Professor Glenn Hardaker, University of Huddersfield
Tuesday 21st May 2013 - 4:00pm
Room 1.67, Glamorgan Building

Public Seminar series hosted by the Environment Research Group.

The talk will share experiences and explore some findings from extensive fieldwork into the madrasah concept of Islamic pedagogy.

The research has sought to bridge the longstanding gap between modern approaches to pedagogy, which encourage innovation, and traditional notions of Islamic education, which may be perceived as stifling it.

In 2011 Glenn Hardaker lived in the ancient medina in Fes, Morocco, where they carried out fieldwork at madrasahs such as al-Qarawiyyin – founded as a religious school in 859 and regarded as the world’s oldest continually operating university. In 2011 and 2012 he continued his research in Malaysia with further extensive fieldwork in Islamic universities and madrasahs.

He has undertaken joint studies of the characterising ideas of a Islamic pedagogy, as underpinned by Islamic heritage in relation to the spoken word, memorisation and Islamic belief in relation to prophecy.
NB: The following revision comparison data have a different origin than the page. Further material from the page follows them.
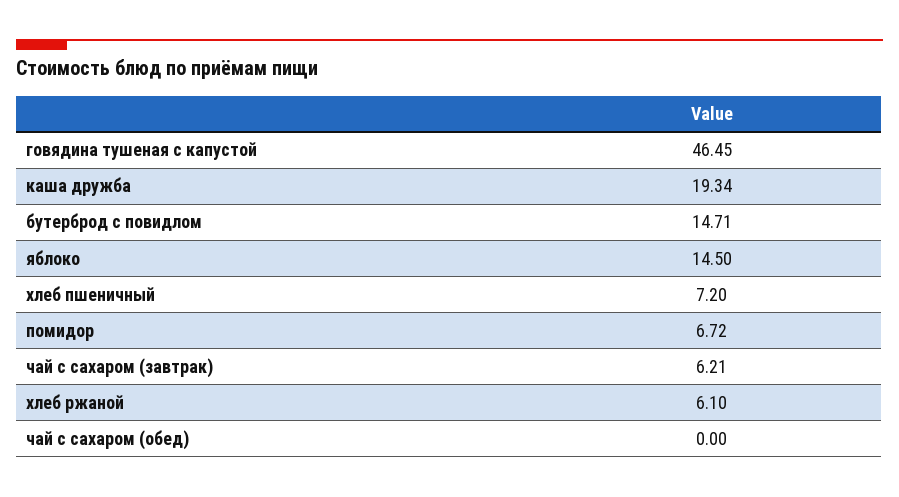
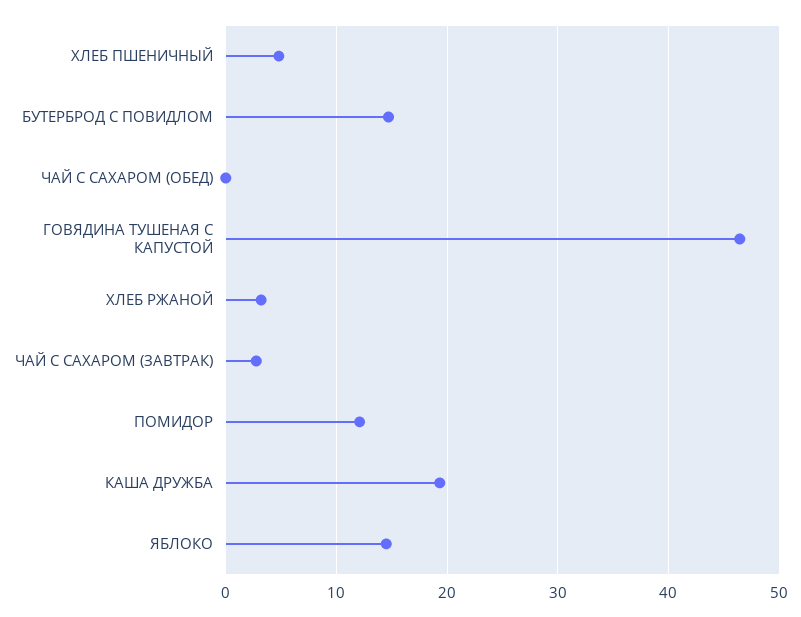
  {
    "говядина тушеная с капустой": 46.45,
    "каша дружба": 19.34,
    "бутерброд с повидлом": 14.71,
    "яблоко": 14.5,
-   "хлеб пшеничный": 7.2,
+   "хлеб пшеничный": 5,
-   "помидор": 6.72,
+   "помидор": 12,
-   "чай с сахаром (завтрак)": 6.21,
+   "чай с сахаром (завтрак)": 3,
-   "хлеб ржаной": 6.1,
+   "хлеб ржаной": 3,
    "чай с сахаром (обед)": 0
  }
Examining how the respective roles of and relationships between tradition, culture, religion and education shape the interactions between teachers and learners, this strand of research highlighted the nascent difficulties faced by madrasahs amid a growing shift in student perceptions from the spiritual to the secular.

Professor Glenn Hardaker, University of Huddersfield

National Teaching Fellow, Higher Education Academy (UK)

Professor of Innovation & Learning

Professor Glenn Hardaker has been a teacher and researcher of innovation and learning for over 20 years. His research is focused on Islamic pedagogy with interests in inclusion, innovation and learning. He is also Editor of Multicultural Education & Technology Journal and Campus Wide Information Systems. He has travelled with scholarly intent in many countries and this has made him conscious of international issues in higher education. He has a long interest in the Islamic world and most recently he lived, with his family, in Morocco and north Malaysia searching for excellence in Islamic education.